→ PROBLEM STATEMENT: Restate the data word for word and leave the images out.

→ GIVEN INFORMATION:
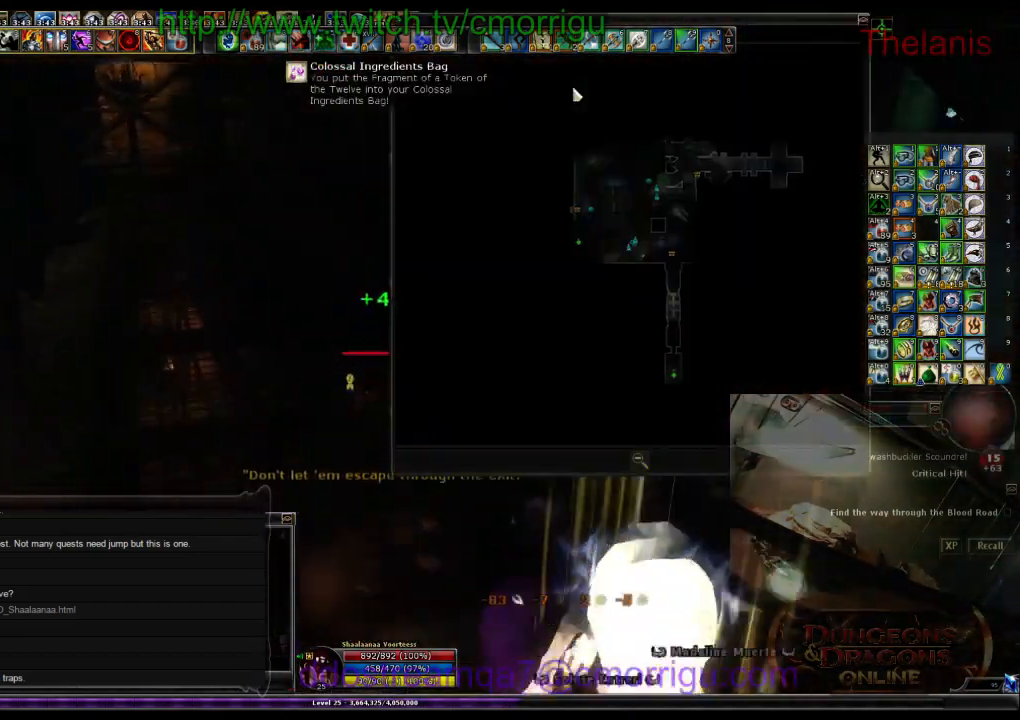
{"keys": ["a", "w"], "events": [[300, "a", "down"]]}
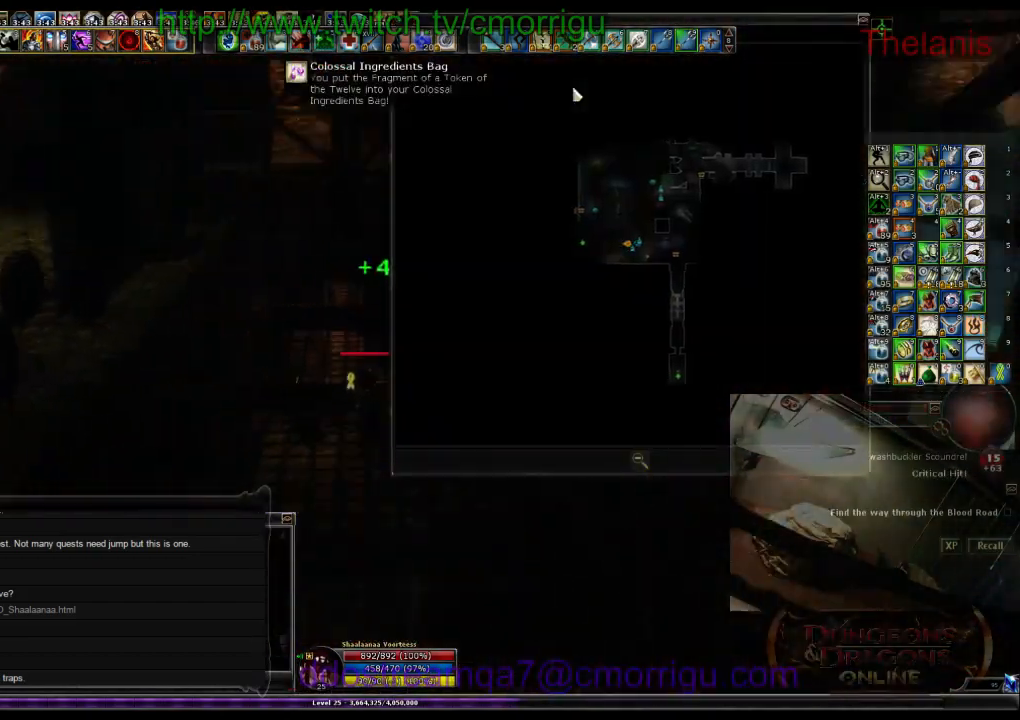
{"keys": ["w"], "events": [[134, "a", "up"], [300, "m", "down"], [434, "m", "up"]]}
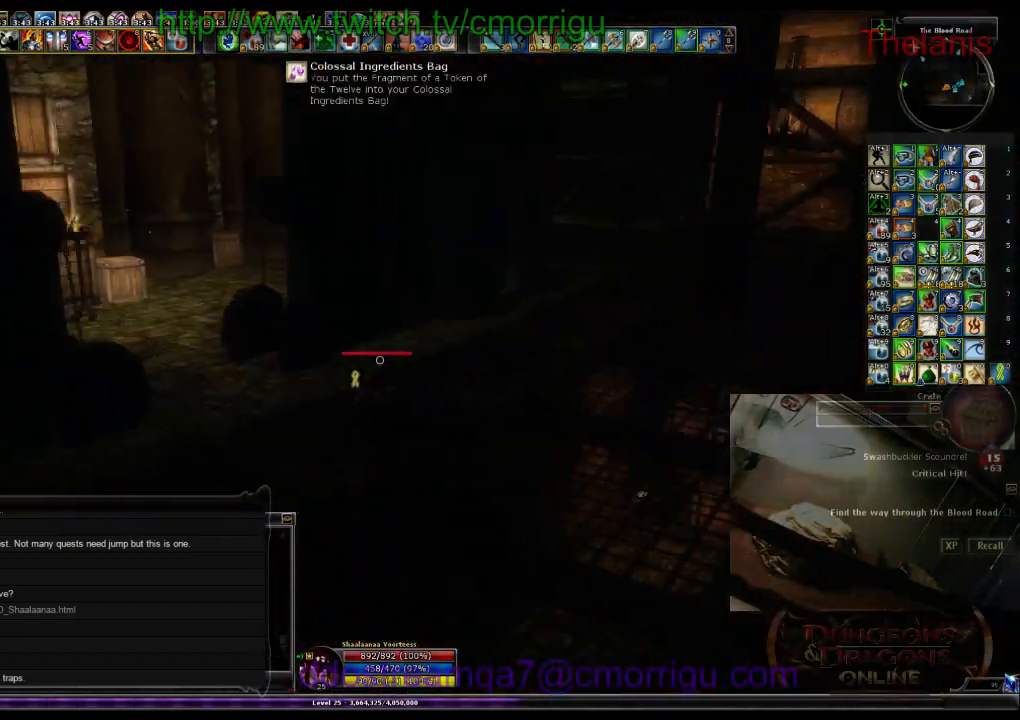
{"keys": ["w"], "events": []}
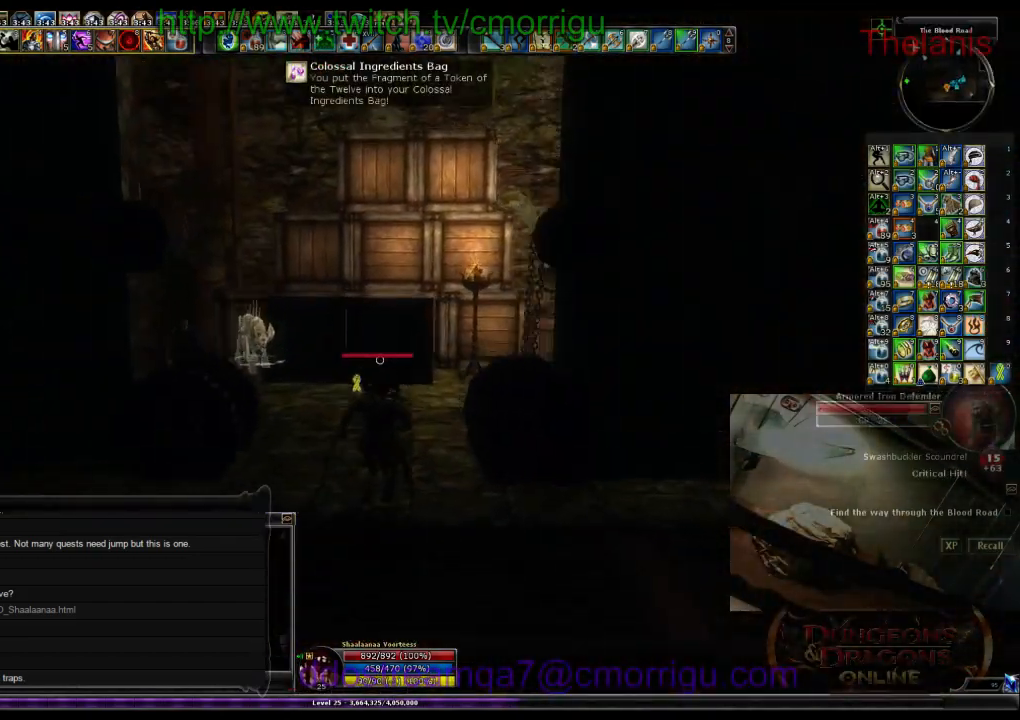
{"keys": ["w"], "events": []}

→ YOUR SOLUTION:
{"keys": ["a", "w"], "events": [[300, "a", "down"]]}
{"keys": ["w"], "events": [[134, "a", "up"], [300, "m", "down"], [434, "m", "up"]]}
{"keys": ["w"], "events": []}
{"keys": ["w"], "events": []}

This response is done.